Et de la même manière, je ne peux évoquer ces trois temps sans me remémorer l’instant terrible où un coup de téléphone m’apprenait la mort subite de mon second fils, tué à seize ans par un chauffard ivre, et que j’avais quitté quelques heures auparavant, plein de vie, de rires et de projets. Beau, tendre et fort. Riche d’avenir.

Il y avait cet avant, ce juste avant où, alors même que nous venions de nous quitter pour quelques jours, sa présence m’habitait, comme celle de tous les miens, comme celles des proches qui habitent chacun d’entre nous sans que nous y prenions garde. Et il y avait cette rupture, ce temps dont on ne peut parler vraiment, parce qu’il est une sidération, vécue dans une sorte de torpeur. C’est ce mot (tardémâ, en hébreu) que les Écritures emploient lorsqu’il est question d’un moment où l’on occulte la révélation terrible, qu’elle soit faste ou néfaste. C’est un vide. Ce n’est pas en soi une rupture, une déchirure, mais l’espace vide entre les parties qui sont disjointes. Disparaît en un instant une alliance éternelle avec le monde.
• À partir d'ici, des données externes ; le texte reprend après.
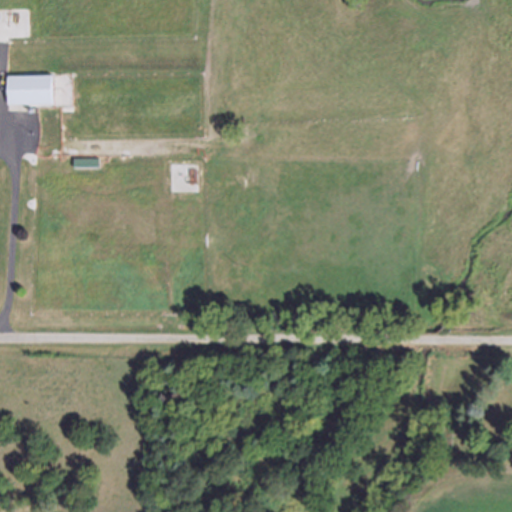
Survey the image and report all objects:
building: (34, 87)
building: (85, 171)
road: (11, 240)
road: (255, 336)
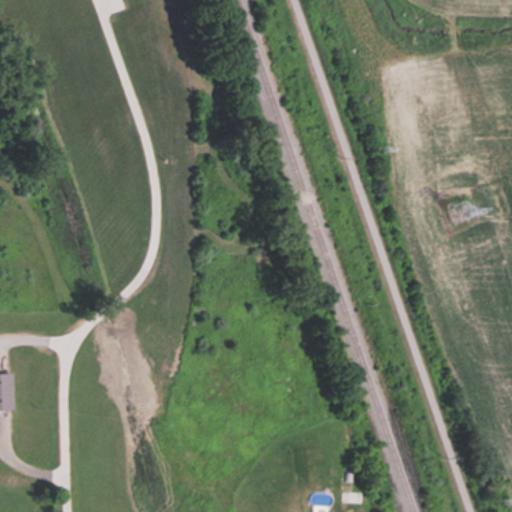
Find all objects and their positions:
power tower: (384, 145)
power tower: (462, 211)
railway: (325, 256)
road: (377, 256)
road: (143, 266)
building: (5, 393)
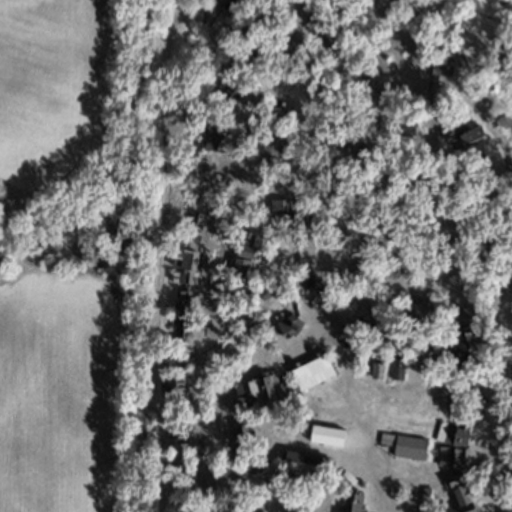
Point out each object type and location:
building: (328, 1)
road: (433, 2)
building: (337, 5)
building: (228, 14)
building: (339, 22)
road: (433, 28)
road: (276, 40)
building: (342, 41)
building: (432, 43)
building: (438, 52)
building: (236, 60)
building: (258, 61)
building: (240, 74)
building: (434, 78)
building: (483, 79)
building: (321, 85)
building: (224, 87)
building: (216, 101)
road: (477, 101)
building: (267, 108)
building: (440, 111)
building: (450, 124)
building: (500, 126)
building: (216, 131)
building: (468, 131)
building: (195, 138)
road: (452, 144)
building: (472, 151)
building: (464, 178)
road: (224, 192)
building: (279, 203)
building: (475, 213)
building: (253, 216)
building: (299, 216)
building: (194, 218)
building: (274, 219)
road: (226, 223)
road: (328, 225)
building: (495, 233)
building: (195, 235)
building: (245, 236)
building: (443, 238)
building: (245, 248)
building: (295, 250)
building: (507, 252)
building: (186, 254)
road: (160, 255)
road: (270, 258)
building: (426, 259)
building: (239, 262)
building: (511, 269)
road: (338, 271)
building: (179, 276)
building: (310, 283)
building: (237, 285)
road: (394, 287)
building: (183, 290)
building: (313, 301)
building: (182, 302)
building: (419, 309)
building: (247, 310)
building: (413, 319)
road: (318, 321)
building: (299, 322)
building: (288, 324)
building: (368, 324)
building: (259, 325)
building: (374, 325)
building: (179, 326)
building: (275, 326)
building: (352, 326)
building: (389, 335)
building: (466, 341)
building: (374, 342)
building: (181, 345)
building: (431, 345)
building: (458, 352)
building: (160, 361)
building: (177, 364)
building: (395, 368)
building: (398, 369)
building: (374, 370)
building: (313, 372)
building: (315, 373)
building: (473, 377)
building: (171, 387)
building: (266, 389)
building: (240, 391)
building: (273, 392)
building: (258, 396)
building: (464, 397)
building: (243, 409)
road: (222, 416)
road: (199, 420)
building: (462, 421)
building: (508, 430)
building: (177, 434)
building: (328, 435)
building: (384, 436)
building: (452, 436)
building: (245, 437)
road: (364, 437)
building: (454, 438)
road: (309, 447)
building: (410, 447)
building: (414, 449)
road: (505, 449)
building: (281, 456)
building: (184, 458)
building: (306, 458)
building: (456, 459)
building: (304, 462)
building: (252, 466)
road: (487, 474)
building: (353, 480)
building: (507, 481)
building: (180, 483)
building: (460, 491)
building: (404, 496)
road: (284, 499)
building: (357, 502)
building: (422, 502)
building: (175, 504)
building: (347, 504)
building: (466, 506)
building: (506, 508)
building: (475, 511)
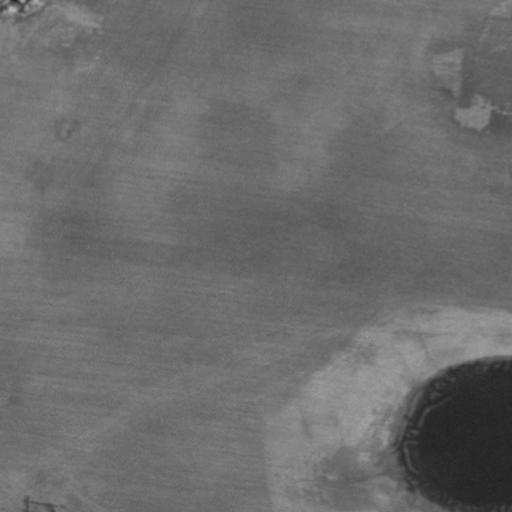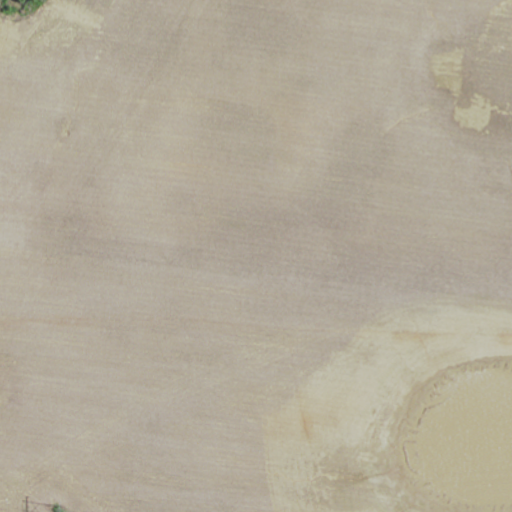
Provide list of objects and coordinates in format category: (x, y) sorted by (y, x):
power tower: (59, 505)
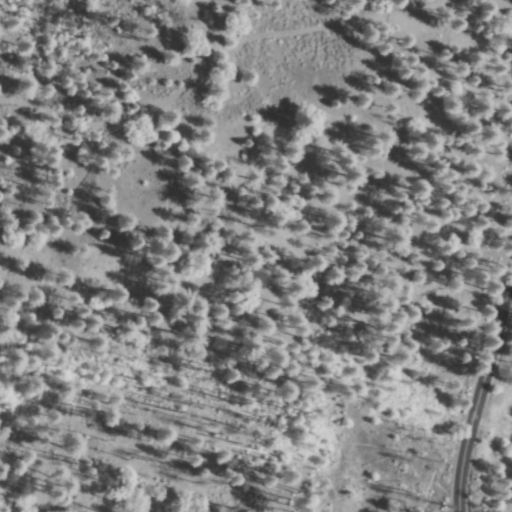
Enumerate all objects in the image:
road: (482, 409)
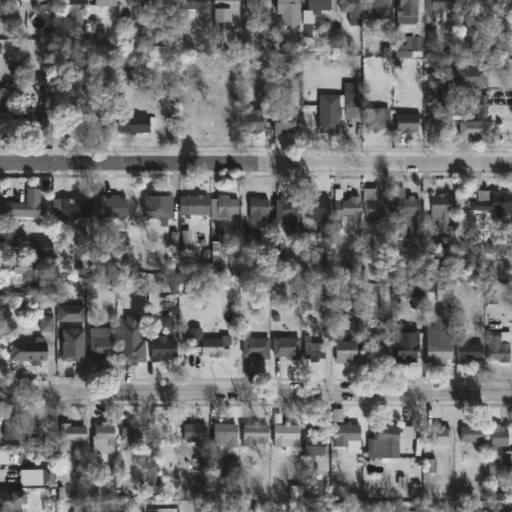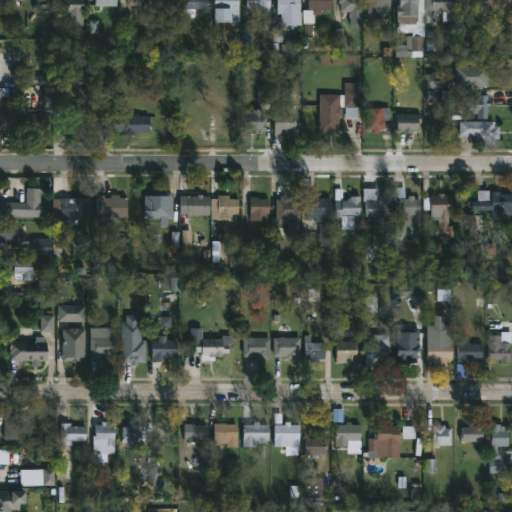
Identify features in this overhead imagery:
building: (7, 3)
building: (7, 3)
building: (105, 3)
building: (107, 3)
building: (140, 3)
building: (144, 3)
building: (497, 5)
building: (193, 6)
building: (258, 6)
building: (258, 6)
building: (351, 6)
building: (442, 6)
building: (494, 6)
building: (193, 7)
building: (441, 7)
building: (317, 8)
building: (377, 9)
building: (378, 10)
building: (226, 11)
building: (227, 11)
building: (290, 11)
building: (352, 11)
building: (74, 13)
building: (289, 13)
building: (74, 14)
building: (314, 14)
building: (407, 15)
building: (410, 24)
building: (0, 47)
building: (0, 49)
building: (477, 80)
building: (44, 88)
building: (1, 99)
building: (48, 99)
building: (4, 100)
building: (351, 105)
building: (477, 105)
building: (476, 107)
building: (338, 108)
building: (75, 116)
building: (330, 116)
building: (231, 117)
building: (230, 119)
building: (379, 119)
building: (285, 120)
building: (377, 121)
building: (36, 122)
building: (254, 122)
building: (255, 122)
building: (409, 122)
building: (131, 123)
building: (287, 123)
building: (73, 124)
building: (131, 125)
building: (408, 125)
building: (37, 126)
building: (0, 131)
building: (479, 131)
building: (480, 131)
road: (255, 163)
building: (493, 201)
building: (492, 202)
building: (24, 205)
building: (379, 205)
building: (24, 206)
building: (111, 206)
building: (194, 206)
building: (195, 206)
building: (112, 207)
building: (160, 207)
building: (227, 207)
building: (377, 207)
building: (76, 208)
building: (227, 208)
building: (347, 208)
building: (76, 209)
building: (159, 209)
building: (287, 209)
building: (346, 209)
building: (259, 210)
building: (287, 210)
building: (317, 210)
building: (405, 213)
building: (407, 214)
building: (440, 214)
building: (320, 216)
building: (442, 216)
building: (8, 232)
building: (8, 232)
building: (23, 270)
building: (19, 272)
building: (132, 339)
building: (132, 341)
building: (73, 344)
building: (408, 344)
building: (73, 345)
building: (102, 345)
building: (499, 345)
building: (28, 347)
building: (102, 347)
building: (212, 347)
building: (257, 347)
building: (287, 347)
building: (407, 348)
building: (499, 348)
building: (163, 349)
building: (210, 349)
building: (255, 349)
building: (286, 349)
building: (378, 349)
building: (28, 350)
building: (164, 350)
building: (314, 350)
building: (378, 350)
building: (468, 350)
building: (346, 351)
building: (315, 352)
building: (439, 352)
building: (468, 352)
building: (346, 353)
building: (438, 353)
road: (256, 392)
building: (11, 428)
building: (11, 429)
building: (194, 431)
building: (72, 433)
building: (131, 433)
building: (194, 433)
building: (225, 433)
building: (255, 434)
building: (347, 434)
building: (472, 434)
building: (73, 435)
building: (287, 435)
building: (471, 435)
building: (131, 436)
building: (224, 436)
building: (255, 436)
building: (442, 436)
building: (347, 437)
building: (441, 437)
building: (105, 438)
building: (287, 439)
building: (315, 440)
building: (383, 441)
building: (103, 442)
building: (314, 442)
building: (384, 443)
building: (497, 450)
building: (498, 450)
building: (4, 456)
building: (4, 457)
building: (31, 479)
building: (314, 489)
building: (11, 501)
building: (12, 501)
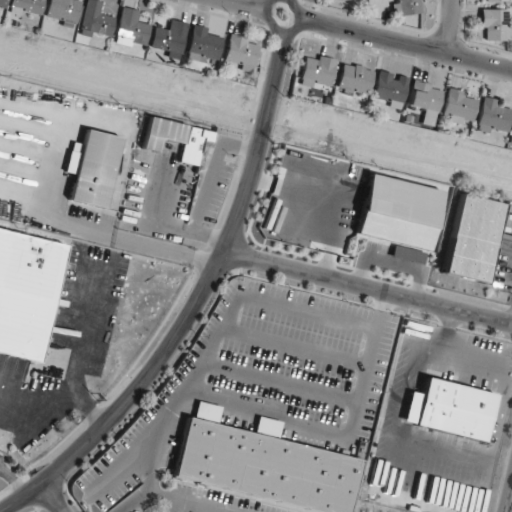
Vingt-et-un ans ont passé. Il est vrai que ces moments de sidération sont devenus bien plus rares, mais ils demeurent. Des années de souffrance et de combats, mêlés aux travaux, aux combats et aux joies de l’existence, ont succédé à cette terrible journée, et si la douleur reste présente, menaçant toujours d’affleurer par vagues à l’occasion d’une image, d’une phrase, d’une musique qui, mystérieusement ou non, la font réapparaître comme un spasme, elle demeure le plus souvent enfouie, faisant place à la possibilité de vivre en fonction d’une espérance.

Vivre, ici, signifie agir, combattre, construire. Et parfois même : rire de plaisir. Ce sont les verbes de l’amour. Ils sont comme des paraboles de la libération, eux qui font entrevoir la possibilité d’un bonheur à venir, d’une libération de cette mort déjà vécue.

Ainsi, si j’entrevois peu ou prou le dimanche, et si le vendredi s’éloigne de moi, j’en reste pourtant au samedi.    

 

Je relie d’ailleurs ces trois temps, ces trois "journées" pascales, aux trois personnes de la Trinité. Car si le temps de la croix est le temps du Fils, et celui de la résurrection la manifestation de la toute-puissance du Père, le temps du samedi est celui de l’Esprit consolateur, entre malheur et bonheur, mort et résurrection : le temps du deuil qui est aussi celui de la petite fille Espérance.

 

Mais restent donc ensemble ces trois temps : la rupture, le deuil, la libération.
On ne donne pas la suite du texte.